Secondo tradizione è stata l’ultima prova della giornata, quella in notturna, a dare un volto definitivo alla classifica. Sui 4 chilometri e 150 metri di percorso Trentin e Mabellini, pur non facendo meglio di Solans occupavano la seconda e terza posizione, costringendo Loubet a un quarto posto che diventava un piazzamento molto pesante in negativo. Per Mabellini il terzo posto significava, effettuato lo scarto del peggior risultato in prova speciale, la vetta della classifica e la conquista della quinta «Fiorio Cup».

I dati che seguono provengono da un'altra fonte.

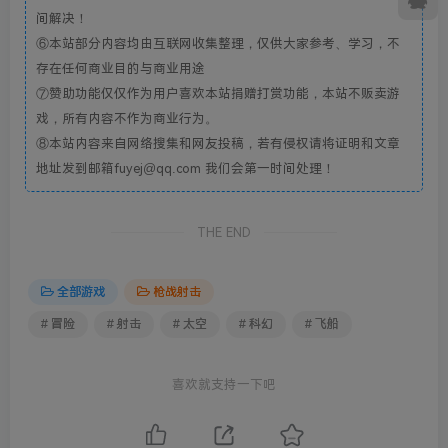
间解决！
⑥本站部分内容均由互联网收集整理，仅供大家参考、学习，不
存在任何商业目的与商业用途
⑦赞助功能仅仅作为用户喜欢本站捐赠打赏功能，本站不贩卖游
戏，所有内容不作为商业行为。
⑧本站内容来自网络搜集和网友投稿，若有侵权请将证明和文章
地址发到邮箱fuyej@qq.com 我们会第一时间处理！
THE END
全部游戏
枪战射击
# 冒险
# 射击
# 太空
# 科幻
# 飞船
喜欢就支持一下吧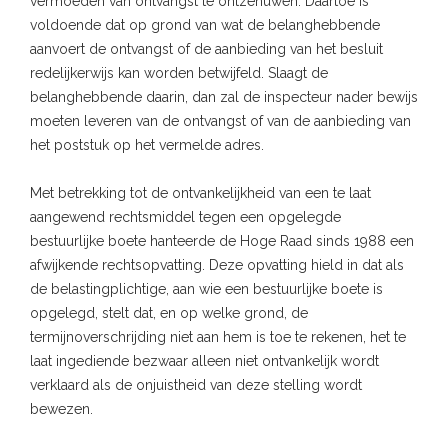
vermoeden van ontvangst te ontzenuwen. Daartoe is
voldoende dat op grond van wat de belanghebbende
aanvoert de ontvangst of de aanbieding van het besluit
redelijkerwijs kan worden betwijfeld. Slaagt de
belanghebbende daarin, dan zal de inspecteur nader bewijs
moeten leveren van de ontvangst of van de aanbieding van
het poststuk op het vermelde adres.
Met betrekking tot de ontvankelijkheid van een te laat
aangewend rechtsmiddel tegen een opgelegde
bestuurlijke boete hanteerde de Hoge Raad sinds 1988 een
afwijkende rechtsopvatting. Deze opvatting hield in dat als
de belastingplichtige, aan wie een bestuurlijke boete is
opgelegd, stelt dat, en op welke grond, de
termijnoverschrijding niet aan hem is toe te rekenen, het te
laat ingediende bezwaar alleen niet ontvankelijk wordt
verklaard als de onjuistheid van deze stelling wordt
bewezen.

Un passaggio dello spagnolo Jan Solans

Cesare Fiorio, l’ideatore e l’organizzatore di questo festival del motorsport legato al mondo dei rally, dove otto i piloti di fama internazionale si sfidano in gara suddivisi in due gironi: Team Italia e Team Europa, sintetizza le fasi salienti del challenge pugliese: «Come spesso è avvenuto in tante gare, anche di campionato del mondo, per molti correre alla luce dei fari si rivela una trappola, perché si perdono molti riferimenti e così è stato anche oggi. Ancora una volta ha vinto un italiano e questo dovrebbe essere di stimolo a una maggiore considerazione nei “prodotti” di casa nostra. Complimenti però anche a Loubet, che ha guidato molto bene. Mi ha fatto piacere che il francese abbia risposto al nostro invito: ero un grande estimatore di Yves, suo padre, e gli auguro una carriera ricca di soddisfazioni. Purtroppo la Molinaro è stata inferiore alle attese ma doveva confrontarsi con la quasi sconosciuta da noi, Sarah Rumeau. Non so se diventerà una campionessa ma di sicuro guida molto bene, con grande determinazione».

Pierre Louis Loubet

La «Fiorio Cup» è stata non solo una sfida tra otto piloti ma anche un confronto tra la scuola rallistica italiana e quella di altri Paesi europei: in pratica, un Italia VS Europa. E la squadra europea ha prevalso per 69 punti, contro i 60 dell’Italia.

«Il risultato è stato incerto sino all’ultimo – sottolinea Alex Fiorio a fine manifestazione, il vero deus ex machina di tutta l’organizzazione, insieme a sua figlia Maria Paola e ad Alessandro Bruschetta –. Congratulazioni a Rumeau, Loubet, Solans e Delecour. I nostri giovani, Trentin e Mabellini hanno retto il confronto e questo risultato è molto significativo. Appuntamento per tutti alla prossima edizione della Fiorio Cup, mentre chiudiamo in bellezza questa edizione, sempre con la consapevolezza che il pubblico apprezza questo genere di gare».